ABU DHABI — Abu Dhabi Investment Co., the government-controlled fund manager with more than $2 billion in assets, plans to start equity funds as it looks to manage more third-party money.
The open-ended funds, to be seeded with some capital from ADIC, will focus on the Middle East and North Africa and will be started in the first quarter of 2009, Mohammed Al Hashemi, executive director of asset management at ADIC, said in an interview in London on Tuesday.
“We’re actually setting up ourselves as a broad-based investment management institution, organisation.”
Stock markets in the Middle East have declined more than 30 per cent in the last six months as foreign investors withdrew funds and regional credit markets seized. ADIC, majority owned by sovereign wealth fund Abu Dhabi Investment Council, currently manages three funds open to foreign investors focused on infrastructure, private equity and hedging activities.

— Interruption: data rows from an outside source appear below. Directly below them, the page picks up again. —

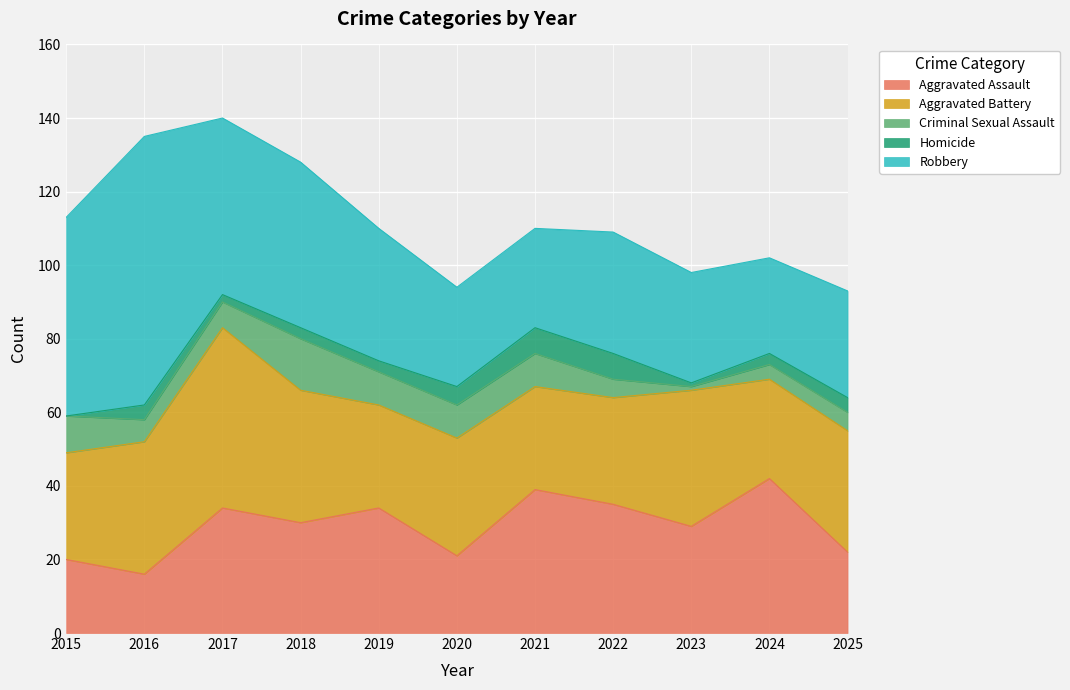

What is the average value of the Aggravated Assault series?

29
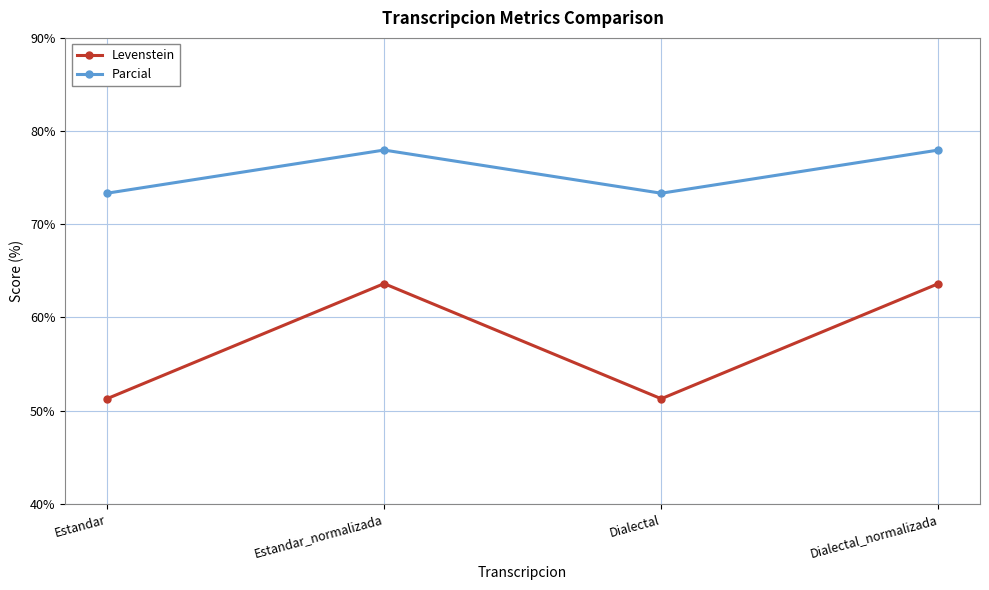

What is the total value across all series at Estandar?

124.6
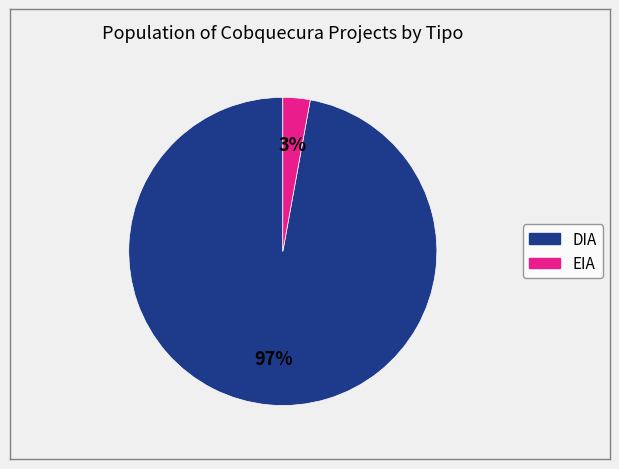

To the nearest percent, what is the combined percentage of DIA and EIA?

100%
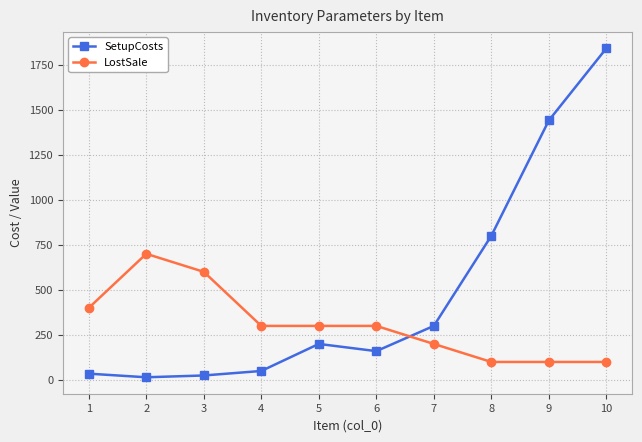

How many series are shown in this chart?

2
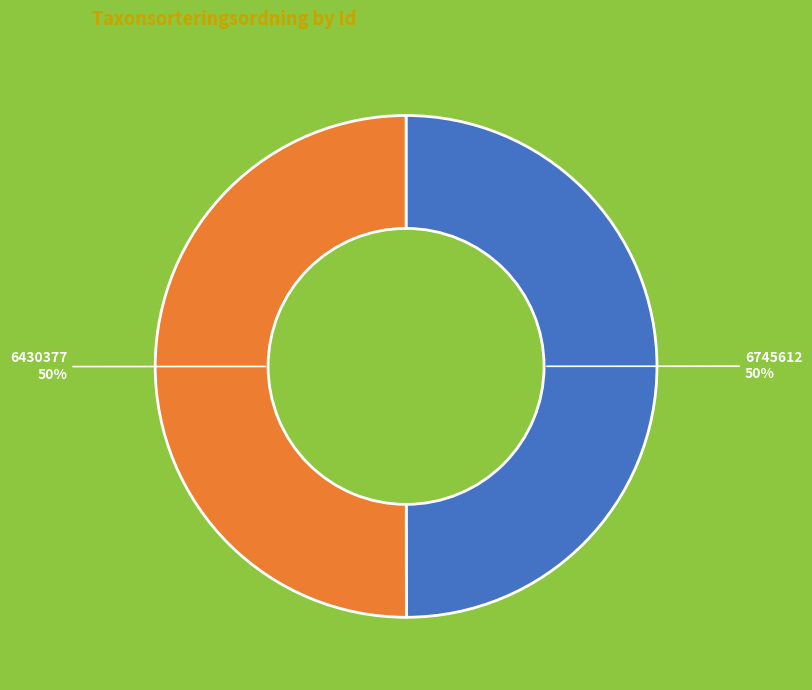

Count the number of slices in the pie.

2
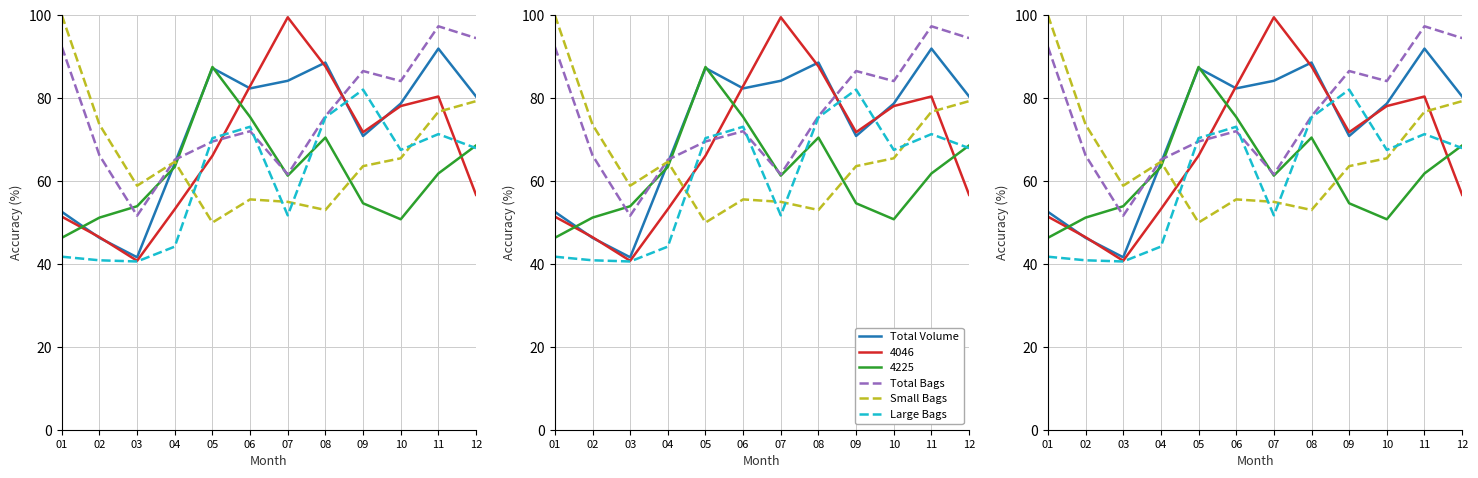

What is the difference between the highest and lowest values at 08?

35.6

Abu Dhabi owns more than 90 per cent of the U.A.E.’s oil reserves, almost 8 per cent of the world’s total.
The Abu Dhabi Investment Authority, its sovereign wealth fund, is the world’s largest with assets of between $250 billion and $875 billion, according to the International Monetary Fund.
ADIC said on October 22 that its private equity fund bought a majority stake in Unitra METS Group, a beverage distributor based in Dubai. UBS AG, Europe’s largest bank by assets, and ADIC agreed on February 11 to start a $500 million fund as part of a new venture to invest in Arab and Turkish infrastructure projects.
The UBS fund is not closed yet, Al Hashemi said.
“We already have some seed investors and some seed investments, including Queen Alia airport expansion in Jordan,” he said. The infrastructure fund has a life span of 10 to 12 years.